Learning, whether it leads to mastery or competence, involves devotion, hard work over time, and, most likely, some form of teacher or tutor. Over the past two decades, digital learning has made significant advances, but few believe such advances lead to exceptional mastery – they just tend to provide broader access to a wider range of people. Business or corporate learning professionals aim to provide learning content that is at least somewhat engaging and to ensure high rates of successful course completion, but these standards rarely lead to more than serviceable knowledge. In the end, most digital learning isn’t all that different from traditional classroom learning.
“Transformation calls for something else, something more than minimally prepared knowledge workers. It calls for mastery and higher levels of expert performance.”
Adaptive learning doesn’t indulge the concept of “learning styles” and responds to learner performance in real time, rather than personalizing content in preset ways, such as displaying or hiding information based on the learner’s job title. Adaptive learning incorporates both scientific research and artificial intelligence (AI) into the learning process. Artificial intelligence analyzes people’s data and adapts learning to their specific needs. It can act like a personal teacher but can do so on a massive scale. It can, among other things, coordinate learning needs with available courses, organize learning paths based on how well someone is doing at a given stage, and regulate learning protocols and habits to optimize success.
Adaptive learning differs from e-learning in important ways.

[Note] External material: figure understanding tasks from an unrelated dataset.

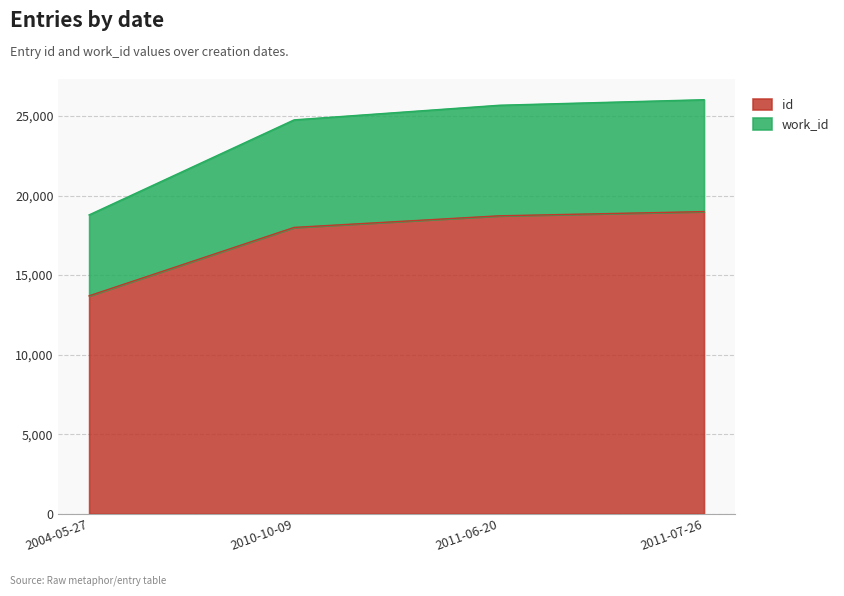

True or false: work_id and id cross at least once.

False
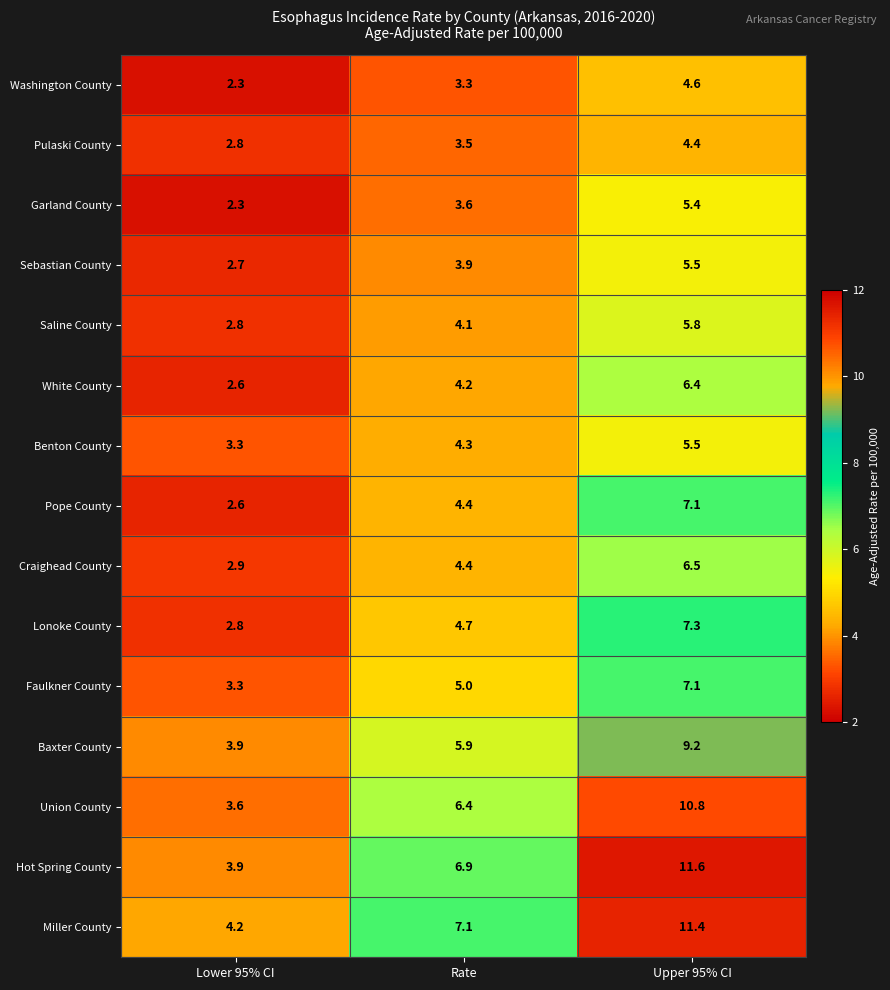

At which label does Baxter County first exceed 5?

Rate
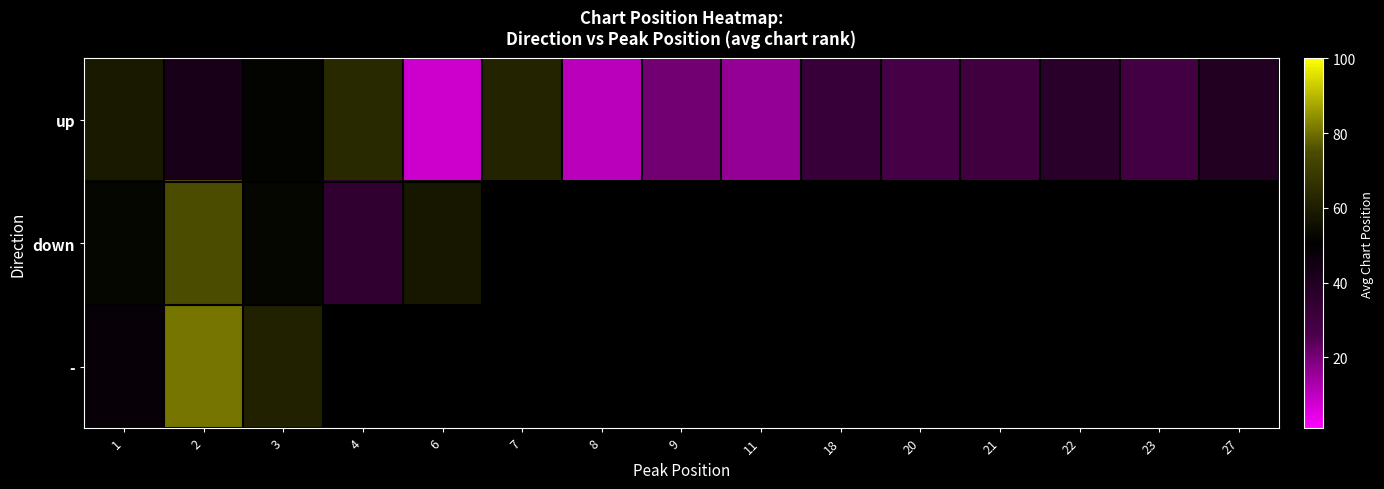

Is the value of - at 4 greater than the value of down at 22?

No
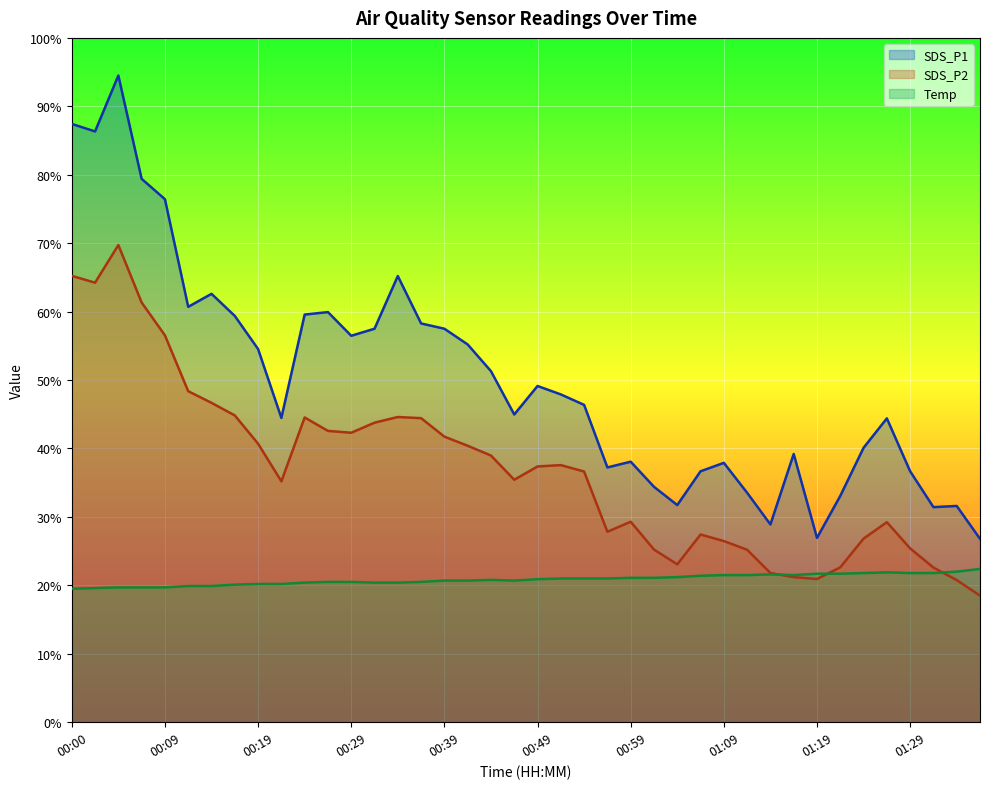

Which series ends up on top after the final intersection of SDS_P2 and Temp?

Temp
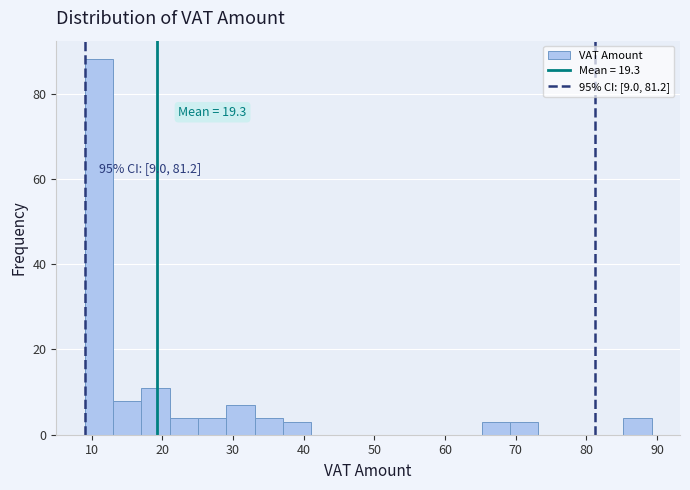

Which range on the x-axis has the tallest bar?

9 to 13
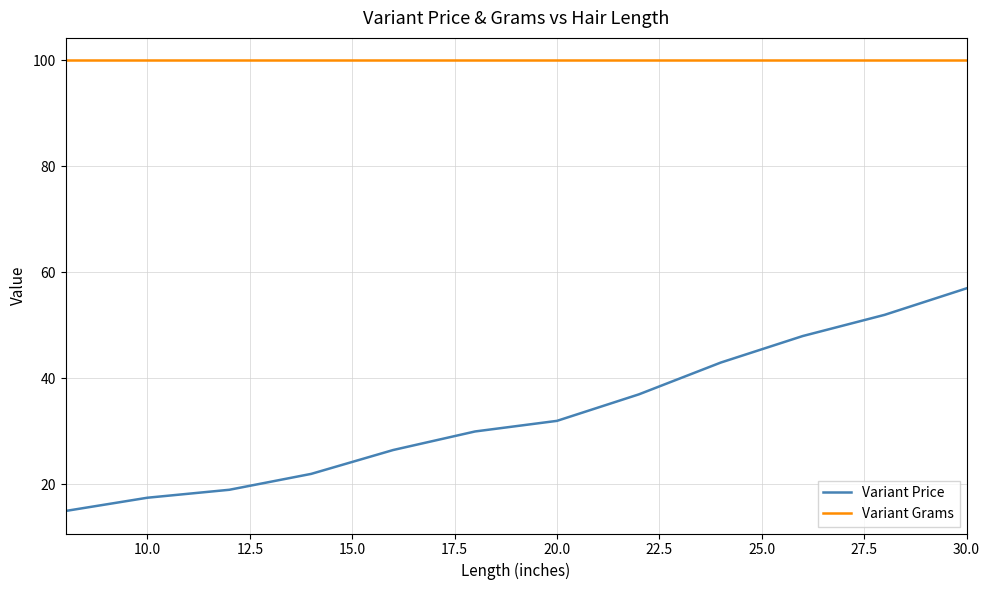

What is the minimum value shown in the chart?

15.0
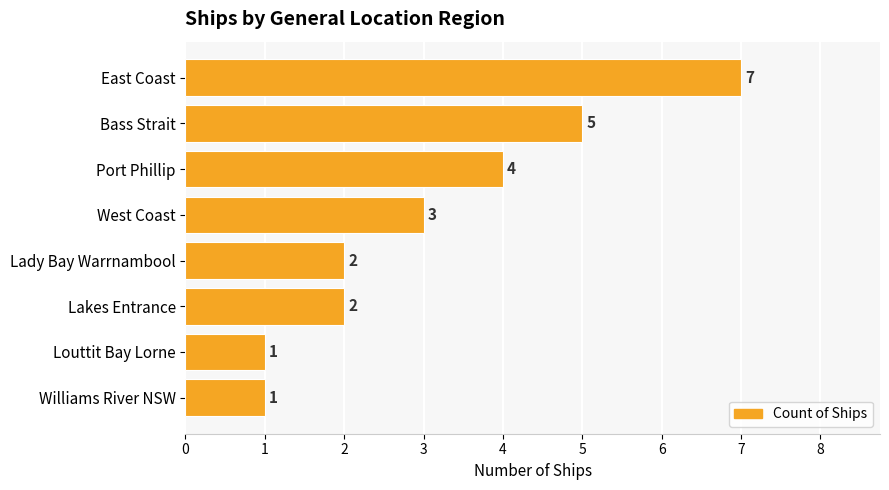

The chart shows a value of 2 at West Coast. True or false?

False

In general, e-learning provides learners with a one-size-fits-all learning model. It is grounded in preset content and proceeds linearly. Students merely need to click through the information, paying minimal attention, to be able to pass any end-of-course summary assessment of the content.
“[When learners] encounter an adaptive solution for the first time, they may feel like they’re being tested. They may be worried about failing.”
Those used to e-learning often find the shift to adaptive learning to be challenging: Adaptive learning demands more engagement. It pinpoints – and then immediately works to address – learning gaps in the midst of the learning process. Learners need to see how the adaptive approach gives them more in terms of mastering and remembering material than traditional learning, or they may become frustrated with the extra effort required.
With adaptive learning, learning and data analytics shape design.
Artificial intelligence didn’t create adaptive learning, but it made it possible to deploy an adaptive learning model on a large scale.
“With adaptive learning, the ability to target individual learners supports the best of learning science. It should also help us to evaluate and measure effectiveness.”
The amount of data collected through the process of adaptive learning, via AI, is remarkable, and the data itself can shape the design. For instance, rather than having to retire an out-of-date course, L&D professionals can use learning and content analytics to continuously update the course to meet people’s needs.
Future generations of adaptive learning approaches will be even more ambitious at every level.
Future iterations of adaptive learning will be even more expansive and ambitious than current ones. They will, for one, be able to incorporate lessons from all the data collected through AI. Future adaptive learning approaches will be applicable to entirely new demands for knowledge and skill. They will inevitably contribute to business aims. But they will also contribute to humanity’s broader aspiration to learn.
About the Author
Michael J. Noble, PhD, is the president (Americas) of Area9 Lyceum.